Action item> Identify each line of the items below that contains the string "docs", and copy every such line in full.

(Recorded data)
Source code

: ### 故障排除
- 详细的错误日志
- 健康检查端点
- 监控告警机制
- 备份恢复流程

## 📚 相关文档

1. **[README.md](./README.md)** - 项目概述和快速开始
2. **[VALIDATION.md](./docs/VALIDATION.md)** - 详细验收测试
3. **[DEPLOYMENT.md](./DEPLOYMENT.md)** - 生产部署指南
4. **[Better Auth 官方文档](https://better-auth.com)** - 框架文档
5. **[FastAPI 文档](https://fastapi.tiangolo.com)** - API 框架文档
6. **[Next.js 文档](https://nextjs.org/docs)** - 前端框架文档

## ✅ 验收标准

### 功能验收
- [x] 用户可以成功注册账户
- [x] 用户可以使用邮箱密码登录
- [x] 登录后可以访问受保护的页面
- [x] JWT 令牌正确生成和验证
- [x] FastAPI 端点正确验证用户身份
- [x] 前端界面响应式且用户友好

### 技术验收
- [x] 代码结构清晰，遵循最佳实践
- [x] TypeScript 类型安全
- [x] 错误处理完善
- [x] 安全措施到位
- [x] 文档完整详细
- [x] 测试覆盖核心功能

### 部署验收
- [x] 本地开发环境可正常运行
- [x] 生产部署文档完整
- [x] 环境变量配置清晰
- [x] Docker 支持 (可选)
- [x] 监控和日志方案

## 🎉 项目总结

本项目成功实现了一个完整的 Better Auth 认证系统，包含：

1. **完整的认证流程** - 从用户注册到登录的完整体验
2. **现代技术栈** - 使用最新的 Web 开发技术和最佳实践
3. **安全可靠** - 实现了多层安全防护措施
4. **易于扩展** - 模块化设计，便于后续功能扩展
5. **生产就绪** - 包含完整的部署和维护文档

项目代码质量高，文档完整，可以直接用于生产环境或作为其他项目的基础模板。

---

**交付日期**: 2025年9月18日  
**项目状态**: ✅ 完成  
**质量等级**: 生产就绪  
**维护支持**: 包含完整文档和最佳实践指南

Result for this task>
2. **[VALIDATION.md](./docs/VALIDATION.md)** - 详细验收测试
6. **[Next.js 文档](https://nextjs.org/docs)** - 前端框架文档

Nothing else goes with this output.